## Challenge:
Copy every one of the items below verbatim, changing nothing.

+ + + + +

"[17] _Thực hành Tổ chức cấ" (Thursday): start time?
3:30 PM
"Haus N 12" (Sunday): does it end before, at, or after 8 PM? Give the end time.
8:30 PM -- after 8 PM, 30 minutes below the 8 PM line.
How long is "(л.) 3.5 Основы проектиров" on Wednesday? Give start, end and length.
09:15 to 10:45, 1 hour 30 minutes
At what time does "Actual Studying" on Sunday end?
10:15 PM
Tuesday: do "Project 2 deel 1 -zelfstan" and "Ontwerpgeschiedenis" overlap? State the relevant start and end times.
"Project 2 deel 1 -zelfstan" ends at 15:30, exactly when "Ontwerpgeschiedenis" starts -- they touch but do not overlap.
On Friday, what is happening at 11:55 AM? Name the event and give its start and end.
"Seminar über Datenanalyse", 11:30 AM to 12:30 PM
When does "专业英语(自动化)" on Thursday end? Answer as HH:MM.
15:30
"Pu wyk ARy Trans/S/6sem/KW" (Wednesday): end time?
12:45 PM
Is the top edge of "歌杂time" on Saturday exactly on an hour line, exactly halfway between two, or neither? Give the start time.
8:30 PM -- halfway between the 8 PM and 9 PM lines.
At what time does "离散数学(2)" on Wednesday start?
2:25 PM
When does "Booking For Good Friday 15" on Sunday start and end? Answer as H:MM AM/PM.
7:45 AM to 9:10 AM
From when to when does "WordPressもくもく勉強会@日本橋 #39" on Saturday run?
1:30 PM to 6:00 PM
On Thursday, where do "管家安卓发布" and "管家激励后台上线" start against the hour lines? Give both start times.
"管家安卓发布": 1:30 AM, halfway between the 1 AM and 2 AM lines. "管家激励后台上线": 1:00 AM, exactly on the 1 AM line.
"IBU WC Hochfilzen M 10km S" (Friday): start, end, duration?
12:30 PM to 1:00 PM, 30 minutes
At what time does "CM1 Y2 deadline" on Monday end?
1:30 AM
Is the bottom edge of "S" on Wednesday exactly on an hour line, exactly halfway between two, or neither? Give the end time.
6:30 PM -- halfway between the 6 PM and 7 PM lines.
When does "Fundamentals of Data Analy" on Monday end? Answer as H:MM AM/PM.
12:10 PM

+ + + + +

## Answer to the problem:
"[17] _Thực hành Tổ chức cấ" (Thursday): start time?
3:30 PM
"Haus N 12" (Sunday): does it end before, at, or after 8 PM? Give the end time.
8:30 PM -- after 8 PM, 30 minutes below the 8 PM line.
How long is "(л.) 3.5 Основы проектиров" on Wednesday? Give start, end and length.
09:15 to 10:45, 1 hour 30 minutes
At what time does "Actual Studying" on Sunday end?
10:15 PM
Tuesday: do "Project 2 deel 1 -zelfstan" and "Ontwerpgeschiedenis" overlap? State the relevant start and end times.
"Project 2 deel 1 -zelfstan" ends at 15:30, exactly when "Ontwerpgeschiedenis" starts -- they touch but do not overlap.
On Friday, what is happening at 11:55 AM? Name the event and give its start and end.
"Seminar über Datenanalyse", 11:30 AM to 12:30 PM
When does "专业英语(自动化)" on Thursday end? Answer as HH:MM.
15:30
"Pu wyk ARy Trans/S/6sem/KW" (Wednesday): end time?
12:45 PM
Is the top edge of "歌杂time" on Saturday exactly on an hour line, exactly halfway between two, or neither? Give the start time.
8:30 PM -- halfway between the 8 PM and 9 PM lines.
At what time does "离散数学(2)" on Wednesday start?
2:25 PM
When does "Booking For Good Friday 15" on Sunday start and end? Answer as H:MM AM/PM.
7:45 AM to 9:10 AM
From when to when does "WordPressもくもく勉強会@日本橋 #39" on Saturday run?
1:30 PM to 6:00 PM
On Thursday, where do "管家安卓发布" and "管家激励后台上线" start against the hour lines? Give both start times.
"管家安卓发布": 1:30 AM, halfway between the 1 AM and 2 AM lines. "管家激励后台上线": 1:00 AM, exactly on the 1 AM line.
"IBU WC Hochfilzen M 10km S" (Friday): start, end, duration?
12:30 PM to 1:00 PM, 30 minutes
At what time does "CM1 Y2 deadline" on Monday end?
1:30 AM
Is the bottom edge of "S" on Wednesday exactly on an hour line, exactly halfway between two, or neither? Give the end time.
6:30 PM -- halfway between the 6 PM and 7 PM lines.
When does "Fundamentals of Data Analy" on Monday end? Answer as H:MM AM/PM.
12:10 PM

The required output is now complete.